### Problem
Nothing but the lines from the one containing "Комнатные растения" through the end of the data should be output, each reproduced exactly.

Dataset items:
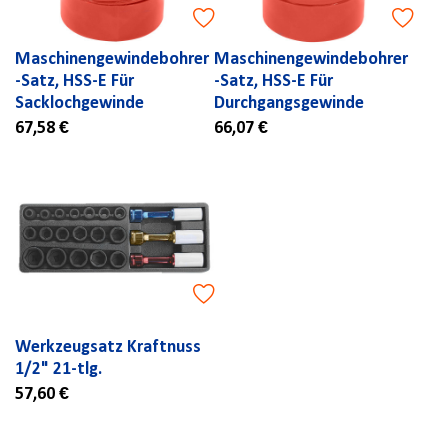
Maschinengewindebohrer
Maschinengewindebohrer
-Satz, HSS-E Für
-Satz, HSS-E Für
Sacklochgewinde
Durchgangsgewinde
67,58 €
66,07 €
Werkzeugsatz Kraftnuss
1/2" 21-tlg.
57,60 €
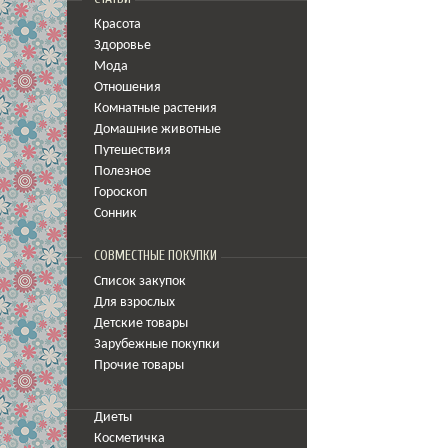
Красота
Здоровье
Мода
Отношения
Комнатные растения
Домашние животные
Путешествия
Полезное
Гороскоп
Сонник
СОВМЕСТНЫЕ ПОКУПКИ
Список закупок
Для взрослых
Детские товары
Зарубежные покупки
Прочие товары
Диеты
Косметичка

### Result
Комнатные растения
Домашние животные
Путешествия
Полезное
Гороскоп
Сонник
СОВМЕСТНЫЕ ПОКУПКИ
Список закупок
Для взрослых
Детские товары
Зарубежные покупки
Прочие товары
Диеты
Косметичка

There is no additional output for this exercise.